▶ SELECTED EXTRACT
-=-=-=-=-

Here, we send the request off to our wit app, then take the output and map it to an simplified model that we can send to the Voicify app.

So all-in-all the flow of data/logic is:

User signs in
User goes to microphone page
User taps "start"
User speaks
Android STT service listens and processes text
Android STT service takes output text and sends to wit for alignment
Android STT takes aligned NL and sends it to Voicify
Voicify processes the aligned NL against the built app
Voicify sends request to SuaveKeys API webhook
SuaveKeys API sends websocket request to any connected client (UWP app)
UWP app takes request and sends it to Arduino
Arduino sends USB data for keyboard input
BOOM HEADSHOT (or whatever other action should happen in the game)

Challenges I ran into

The biggest challenges are performance from request to game, and testing while also talking to my chat on stream! Since the whole thing was built live on my twitch channel, I'm always talking to chat about my thought process, what I'm doing, and answering questions. So trying to keep that interactivity while also testing something that requires me to speak to it can be messy. This led to a TON of weird utterances added in my wit app to either ignore or align which just made more work, but outside of that, everything was pretty straight forward.

For example:

lots of utterances

With regards to performance, I'm exploring a couple things including:

Balancing the process timing while speaking
Running intermittent spoken word against wit to see if it is valid ahead of time

Accomplishments that I'm proud of

The biggest accomplishment was being able to see it in use! I was able to play games like Call of Duty, Sekiro, and Fall Guys using my voice! It feels like it's closer to a real option for people with disabilities to play competitive, fast paced, and difficult games with as much ease as able-bodied people do and really level the playing field.

What I learned

The biggest learning moment was honestly how easy it was to integrate wit.ai - I had already created a basic language model via Voicify to use on the other supported platforms like Alexa and Dialogflow. Getting that working in wit was unbelievably easy. So many NLU tools overcomplicate the tooling and creation, but I was shocked that I was able to just spin up a wit app, add and align utterances, and just get going.

-=-=-=-=-

▶ JOB A
Output every line of the records below as a JSON list of strings, one string per line. Leave out blank lines and the picture markers.
The records below have no connection to the text above.

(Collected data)
-=-=-=-=-

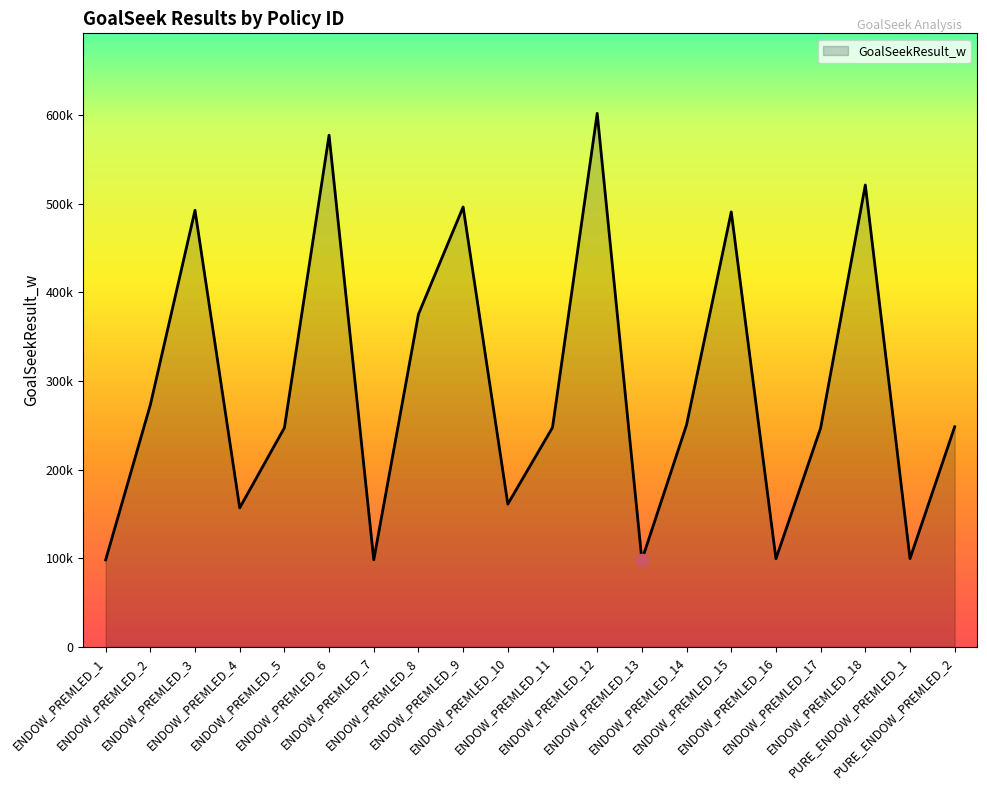

Between ENDOW_PREMLED_5 and ENDOW_PREMLED_15, which is larger?

ENDOW_PREMLED_15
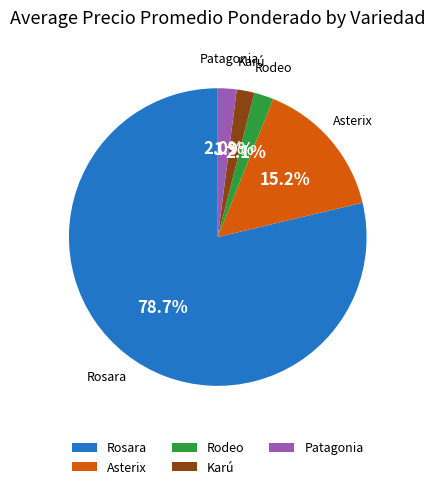

Count the number of slices in the pie.

5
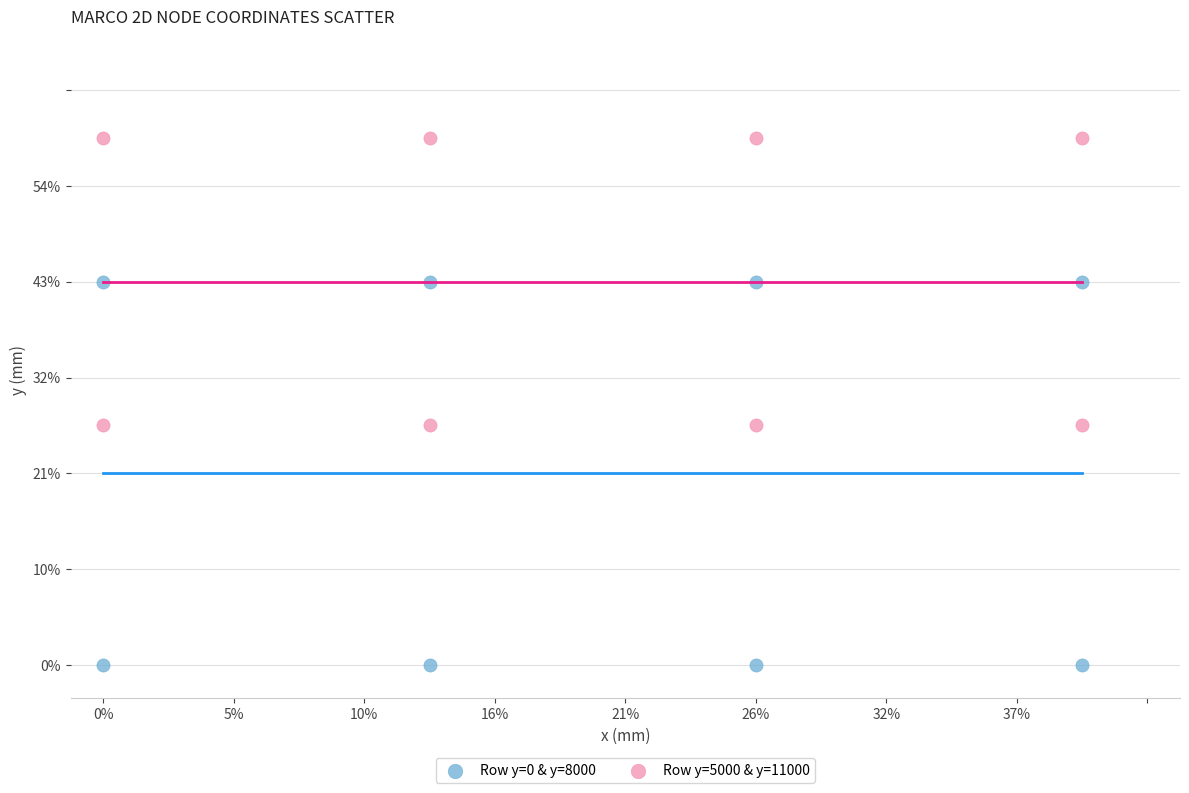

Which series contains the lowest Y value?

Row y=0 & y=8000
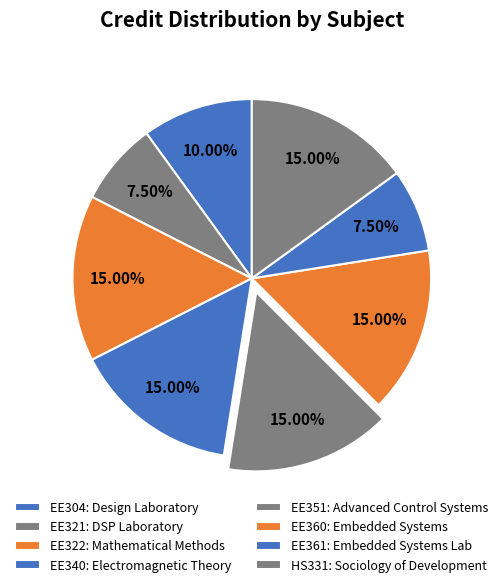

Rank the categories by value from highest to lowest.

EE322, EE340, EE351, EE360, HS331, EE304, EE321, EE361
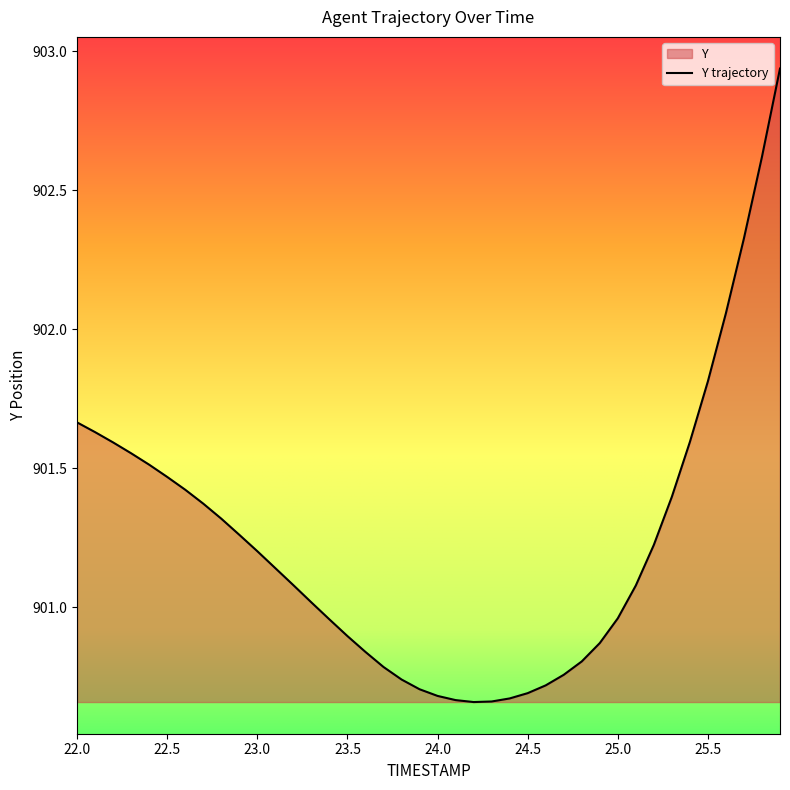

Where is the first local minimum?

24.2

-=-=-=-=-

▶ JOB B
Using the voice-controlled gaming writeup, decide whether each statement agrees with it. Answer yes or no, and quote the deciding words. (i) The Arduino sends USB data for keyboard input. (ii) Integrating wit.ai turned out to be difficult. (iii) The project was built offline, away from any stream.

▶ ANSWER A
[
  "Between ENDOW_PREMLED_5 and ENDOW_PREMLED_15, which is larger?",
  "ENDOW_PREMLED_15",
  "Count the number of slices in the pie.",
  "5",
  "Which series contains the lowest Y value?",
  "Row y=0 & y=8000",
  "Rank the categories by value from highest to lowest.",
  "EE322, EE340, EE351, EE360, HS331, EE304, EE321, EE361",
  "Where is the first local minimum?",
  "24.2"
]

▶ ANSWER B
(i) Yes: "Arduino sends USB data for keyboard input"
(ii) No: "The biggest learning moment was honestly how easy it was to integrate wit.ai"
(iii) No: "the whole thing was built live on my twitch channel"